§ **EXERCISE BRIEF**
Return all the lines below in which the string "Right" appears.

§ **DATA FOR REVIEW**

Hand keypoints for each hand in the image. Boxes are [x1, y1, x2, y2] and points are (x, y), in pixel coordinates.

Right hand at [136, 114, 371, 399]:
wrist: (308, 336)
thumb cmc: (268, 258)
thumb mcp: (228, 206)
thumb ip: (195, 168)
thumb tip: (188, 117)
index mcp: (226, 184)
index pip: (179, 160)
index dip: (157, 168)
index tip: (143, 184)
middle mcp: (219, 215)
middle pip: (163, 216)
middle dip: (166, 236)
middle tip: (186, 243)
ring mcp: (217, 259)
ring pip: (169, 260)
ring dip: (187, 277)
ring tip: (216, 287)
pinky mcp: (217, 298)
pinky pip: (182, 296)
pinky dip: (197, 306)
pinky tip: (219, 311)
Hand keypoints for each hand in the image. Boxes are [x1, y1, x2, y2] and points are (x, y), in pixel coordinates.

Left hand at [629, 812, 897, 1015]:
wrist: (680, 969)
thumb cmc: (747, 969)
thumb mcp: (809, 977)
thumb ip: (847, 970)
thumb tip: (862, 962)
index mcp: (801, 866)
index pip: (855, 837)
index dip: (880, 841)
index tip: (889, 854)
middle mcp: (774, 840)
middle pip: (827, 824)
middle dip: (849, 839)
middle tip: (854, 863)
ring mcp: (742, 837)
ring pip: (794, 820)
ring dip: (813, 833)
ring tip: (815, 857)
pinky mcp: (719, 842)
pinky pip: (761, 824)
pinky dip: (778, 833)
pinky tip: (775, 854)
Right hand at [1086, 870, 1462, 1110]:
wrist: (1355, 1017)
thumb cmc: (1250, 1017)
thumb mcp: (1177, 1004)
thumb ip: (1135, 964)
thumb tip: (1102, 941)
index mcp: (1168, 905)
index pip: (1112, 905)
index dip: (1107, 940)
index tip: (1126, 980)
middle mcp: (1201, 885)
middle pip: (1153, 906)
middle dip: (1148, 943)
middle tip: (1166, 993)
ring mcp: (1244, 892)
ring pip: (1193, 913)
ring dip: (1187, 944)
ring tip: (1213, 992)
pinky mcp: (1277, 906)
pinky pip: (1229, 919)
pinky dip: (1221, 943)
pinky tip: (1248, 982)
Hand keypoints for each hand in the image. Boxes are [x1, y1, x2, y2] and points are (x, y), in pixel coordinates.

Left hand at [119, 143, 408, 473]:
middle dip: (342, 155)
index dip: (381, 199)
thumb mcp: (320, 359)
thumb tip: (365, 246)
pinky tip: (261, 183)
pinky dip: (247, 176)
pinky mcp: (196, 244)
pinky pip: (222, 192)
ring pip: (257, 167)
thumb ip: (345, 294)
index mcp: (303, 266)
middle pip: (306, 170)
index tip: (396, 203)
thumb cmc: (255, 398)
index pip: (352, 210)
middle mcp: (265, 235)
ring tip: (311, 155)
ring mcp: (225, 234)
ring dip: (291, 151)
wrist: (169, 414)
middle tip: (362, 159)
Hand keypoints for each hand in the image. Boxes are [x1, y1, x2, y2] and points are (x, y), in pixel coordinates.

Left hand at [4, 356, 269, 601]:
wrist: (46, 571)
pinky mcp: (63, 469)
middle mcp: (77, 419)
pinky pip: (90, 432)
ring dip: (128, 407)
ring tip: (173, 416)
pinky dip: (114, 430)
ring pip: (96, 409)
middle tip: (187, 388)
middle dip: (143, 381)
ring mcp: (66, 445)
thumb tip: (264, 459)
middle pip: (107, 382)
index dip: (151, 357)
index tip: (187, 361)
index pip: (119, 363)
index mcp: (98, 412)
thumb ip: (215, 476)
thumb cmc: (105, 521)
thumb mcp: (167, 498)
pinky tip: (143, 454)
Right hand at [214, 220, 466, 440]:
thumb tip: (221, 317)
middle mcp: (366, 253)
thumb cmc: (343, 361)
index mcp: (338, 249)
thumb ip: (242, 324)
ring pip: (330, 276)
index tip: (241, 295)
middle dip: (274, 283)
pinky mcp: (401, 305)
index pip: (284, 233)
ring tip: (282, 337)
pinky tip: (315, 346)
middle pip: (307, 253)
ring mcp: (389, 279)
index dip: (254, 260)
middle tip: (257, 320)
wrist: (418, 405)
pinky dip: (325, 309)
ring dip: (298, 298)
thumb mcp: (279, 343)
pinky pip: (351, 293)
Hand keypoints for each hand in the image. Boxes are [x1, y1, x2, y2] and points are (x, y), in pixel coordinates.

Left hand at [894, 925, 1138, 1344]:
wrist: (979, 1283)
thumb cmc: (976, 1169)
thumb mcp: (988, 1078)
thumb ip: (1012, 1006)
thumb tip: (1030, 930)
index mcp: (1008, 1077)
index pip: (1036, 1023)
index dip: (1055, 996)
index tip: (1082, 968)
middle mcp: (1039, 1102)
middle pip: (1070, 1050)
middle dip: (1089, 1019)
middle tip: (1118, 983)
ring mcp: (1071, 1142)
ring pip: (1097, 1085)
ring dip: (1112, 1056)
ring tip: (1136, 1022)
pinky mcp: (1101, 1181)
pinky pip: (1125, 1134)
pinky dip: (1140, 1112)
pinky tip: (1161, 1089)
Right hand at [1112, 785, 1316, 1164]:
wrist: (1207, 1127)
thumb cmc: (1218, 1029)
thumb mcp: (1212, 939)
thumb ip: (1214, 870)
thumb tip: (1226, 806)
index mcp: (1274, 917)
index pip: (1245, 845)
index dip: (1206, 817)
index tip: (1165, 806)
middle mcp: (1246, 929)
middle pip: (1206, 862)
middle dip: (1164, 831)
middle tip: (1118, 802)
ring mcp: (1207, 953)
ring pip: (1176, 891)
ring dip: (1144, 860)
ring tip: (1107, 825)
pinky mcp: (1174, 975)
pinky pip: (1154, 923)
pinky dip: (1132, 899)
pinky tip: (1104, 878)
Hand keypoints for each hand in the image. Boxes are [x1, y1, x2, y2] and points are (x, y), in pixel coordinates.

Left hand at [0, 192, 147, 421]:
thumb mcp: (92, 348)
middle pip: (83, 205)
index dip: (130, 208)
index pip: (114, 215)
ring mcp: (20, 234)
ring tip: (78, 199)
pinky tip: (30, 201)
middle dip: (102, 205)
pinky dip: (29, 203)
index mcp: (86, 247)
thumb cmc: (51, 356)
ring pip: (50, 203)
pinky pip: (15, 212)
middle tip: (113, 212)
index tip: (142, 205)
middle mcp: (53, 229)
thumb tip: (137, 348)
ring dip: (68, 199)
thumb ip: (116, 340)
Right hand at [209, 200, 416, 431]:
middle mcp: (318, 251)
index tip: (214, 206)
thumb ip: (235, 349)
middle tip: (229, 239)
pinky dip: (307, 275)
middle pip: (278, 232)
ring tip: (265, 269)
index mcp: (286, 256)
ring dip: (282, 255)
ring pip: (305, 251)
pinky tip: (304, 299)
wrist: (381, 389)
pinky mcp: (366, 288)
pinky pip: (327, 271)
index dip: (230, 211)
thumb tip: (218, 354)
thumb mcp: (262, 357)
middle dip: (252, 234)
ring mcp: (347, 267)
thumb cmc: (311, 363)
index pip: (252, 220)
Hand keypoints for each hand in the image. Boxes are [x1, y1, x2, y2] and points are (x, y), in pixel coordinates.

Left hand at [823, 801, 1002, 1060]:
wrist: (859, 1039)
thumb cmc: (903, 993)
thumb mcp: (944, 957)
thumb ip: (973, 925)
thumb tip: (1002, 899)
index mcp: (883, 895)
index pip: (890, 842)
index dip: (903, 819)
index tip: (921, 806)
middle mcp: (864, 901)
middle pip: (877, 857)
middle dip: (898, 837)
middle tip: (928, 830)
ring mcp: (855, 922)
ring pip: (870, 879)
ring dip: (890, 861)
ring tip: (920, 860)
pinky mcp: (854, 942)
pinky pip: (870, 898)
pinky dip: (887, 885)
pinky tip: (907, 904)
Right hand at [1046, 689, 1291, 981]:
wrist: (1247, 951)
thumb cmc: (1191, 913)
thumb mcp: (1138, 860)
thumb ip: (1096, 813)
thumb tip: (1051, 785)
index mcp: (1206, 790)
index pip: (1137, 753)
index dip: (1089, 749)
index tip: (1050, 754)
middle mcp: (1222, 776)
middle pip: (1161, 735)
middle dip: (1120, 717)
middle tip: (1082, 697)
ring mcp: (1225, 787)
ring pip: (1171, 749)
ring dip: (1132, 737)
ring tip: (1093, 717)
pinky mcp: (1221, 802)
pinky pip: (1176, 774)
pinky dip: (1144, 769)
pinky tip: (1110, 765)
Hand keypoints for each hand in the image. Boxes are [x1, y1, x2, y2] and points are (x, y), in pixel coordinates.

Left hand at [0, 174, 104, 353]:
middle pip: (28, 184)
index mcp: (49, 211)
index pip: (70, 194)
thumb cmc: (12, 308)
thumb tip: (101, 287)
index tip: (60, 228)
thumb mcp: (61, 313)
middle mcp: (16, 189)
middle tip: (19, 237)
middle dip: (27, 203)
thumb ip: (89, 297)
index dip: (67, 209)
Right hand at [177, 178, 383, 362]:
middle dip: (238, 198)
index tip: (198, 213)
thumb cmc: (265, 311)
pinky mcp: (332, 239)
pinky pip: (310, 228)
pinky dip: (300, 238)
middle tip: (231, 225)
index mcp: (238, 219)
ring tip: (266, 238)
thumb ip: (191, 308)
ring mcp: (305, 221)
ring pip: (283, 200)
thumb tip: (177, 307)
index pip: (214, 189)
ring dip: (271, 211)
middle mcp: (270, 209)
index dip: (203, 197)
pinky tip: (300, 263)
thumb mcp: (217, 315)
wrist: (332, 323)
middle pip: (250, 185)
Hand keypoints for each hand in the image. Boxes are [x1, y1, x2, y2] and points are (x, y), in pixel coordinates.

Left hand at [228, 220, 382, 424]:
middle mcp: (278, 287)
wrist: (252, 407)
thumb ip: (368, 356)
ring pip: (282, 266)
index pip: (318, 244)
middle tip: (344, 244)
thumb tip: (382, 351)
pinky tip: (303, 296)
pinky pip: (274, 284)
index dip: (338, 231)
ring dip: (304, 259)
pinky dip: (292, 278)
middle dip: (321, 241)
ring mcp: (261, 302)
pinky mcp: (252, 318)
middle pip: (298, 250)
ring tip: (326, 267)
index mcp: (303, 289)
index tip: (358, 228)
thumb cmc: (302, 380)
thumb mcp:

§ **SOLUTION FOR THIS EXERCISE**
Right hand at [136, 114, 371, 399]:
Right hand at [1086, 870, 1462, 1110]:
Right hand at [214, 220, 466, 440]:
Right hand at [1112, 785, 1316, 1164]:
Right hand at [209, 200, 416, 431]:
Right hand at [1046, 689, 1291, 981]:
Right hand at [177, 178, 383, 362]:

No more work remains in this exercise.